Gestion
des milieux naturels

Natura 2000
Sur le terrain…

Afin d’apporter des réponses concrètes aux questions soulevées par la mise en œuvre de la Directive “Habitats” par les acteurs du site “Estuaires et littoral picards”, le SMACOPI, opérateur pour la rédaction du document d’objectifs, les a invités le 17 mai dernier au Marais Vernier (4 500 ha).

Dans la dernière boucle de la Seine, ce site Natura 2000 constitue une entité particulière liée à la présence, au sud de ce marais, de la plus importante tourbière française.

Reportage
Le site pilote du “Marais Vernier et Risle maritime”, situé à 2 h d’Abbeville, est intéressant à plusieurs titres :
• la concertation s’est engagée dès 1994 et un premier bilan peut être établi,

• le contexte de marais arrière-littoral à forte valeur cynégétique.

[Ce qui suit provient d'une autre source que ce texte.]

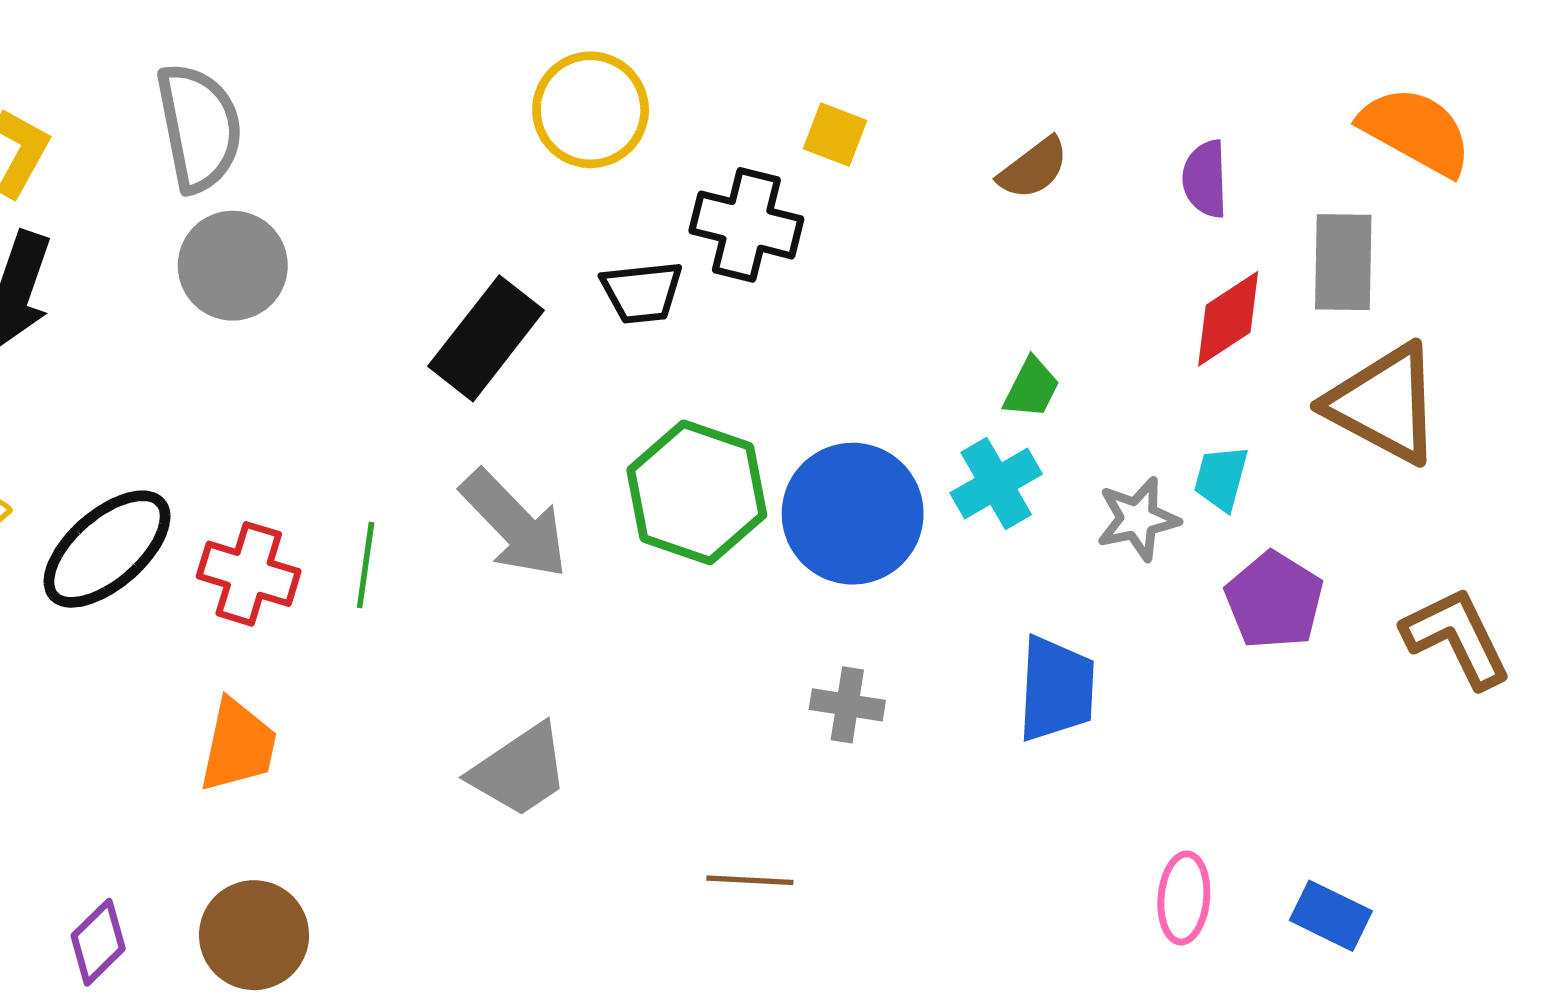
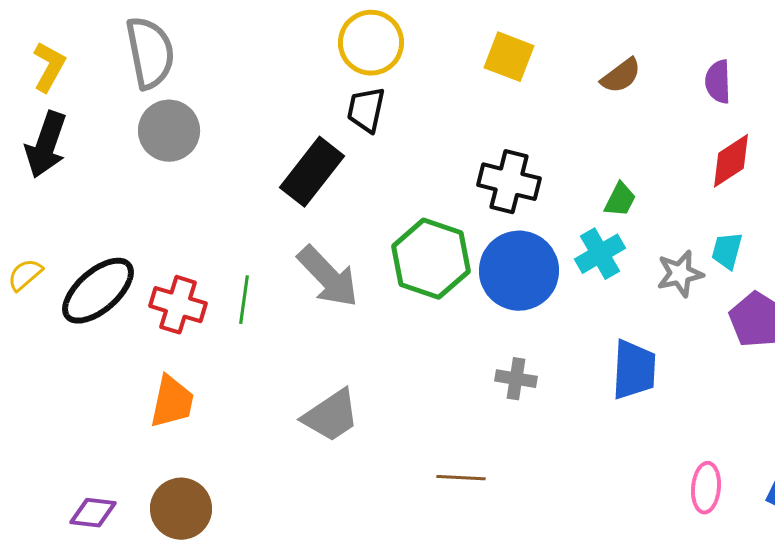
yellow square: (835, 135) -> (509, 57), size x1.4
black cross: (746, 225) -> (509, 182), moved
black trapezoid: (642, 292) -> (366, 110), moved, turned 108
purple diamond: (98, 942) -> (93, 513), turned 51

Des financements importants ont été mobilisés pour des travaux de gestion au bénéfice des propriétaires et des ayants droit.

Une excursion sur site plébiscitée…

Sensibilisés par le projet, les visiteurs picards (M. Bourgau,

Adjoint au Maire du Crotoy ; M. Hautefeuille, agriculteur et Maire de Cahon-Gouy ; M. Fuentes, chasseur ; MM. Bouteiller et Floublin de la Fédération Départementale de la Chasse ; M. de Thézy, agriculteur) ont accueilli favorablement cette initiative de visite de terrain.

M. de Thézy se dit aujourd’hui convaincu de l’intérêt d’une telle démarche qui se rapproche de l’opération “Plaine Maritime Picarde” à laquelle il avait souscrit et veut croire à une prise de conscience du monde agricole.

“Si la crainte est de voir apparaître de nouvelles contraintes, c’est peut-être le prix à payer pour préserver les milieux et pérenniser leurs états” confie-t-il.
“Au final, chacun garde le choix de signer ou non le contrat”.

 

Interview : M. de Colnet, conseiller municipal de Cahon-Gouy
Le point de vue de M. de Colnet, conseiller municipal de Cahon-Gouy, propriétaire de 25 ha de terrain dans la vallée de la Trie (Bois de Bannes).

Que vous a apporté cette visite ?
Cela nous a permis de rencontrer des propriétaires privés, des élus locaux, des agriculteurs, des chasseurs et de constater qu’aujourd’hui les relations sont bonnes.

Quelle devrait être, selon vous, l’implication des communes concernées par ce projet ?
Il faudrait déjà que ces communes soient plus présentes dans les réunions qui sont organisées.
Les élus doivent montrer l’exemple, notamment par l’intermédiaire des terrains communaux lorsqu’ils présentent un intérêt particulier pour la faune et la flore.

Je pense que si des actions étaient engagées sur ces terrains, cela amorcerait un climat plus favorable aux discussions.

Que diriez-vous aux propriétaires particulièrement sceptiques ?
Il faut tout d’abord que Natura 2000 puisse proposer des actions concrètes. La seule solution pour faire évoluer les mentalités, c’est de montrer aux gens le bénéfice qu’ils peuvent en retirer.
Je trouve que le Marais Vernier constitue un bel exemple de ce qui peut être fait avec des actions souvent relativement simples à mettre en place.

Peut-on adhérer à Natura 2000 avec l’esprit de rentabilité à tout prix ?
Effectivement, je pense qu’il faut avant tout voir à long terme mais aussi que les gens arrivent à payer leurs impôts.

Sur la commune de Cahon-Gouy, la plantation d’une peupleraie représente une rente financière pour la commune qui est loin d’être négligeable. Comme moi, beaucoup de personnes se rendent bien compte que cela rend les milieux stériles et qu’il n’y a guère que le Loriot qui affectionne ces arbres.

En ce qui me concerne, c’est la coupe des peupliers sur mon terrain qui m’a permis de régler les frais de succession et j’en ai même replanté quelques-uns afin que mes enfants puissent faire de même.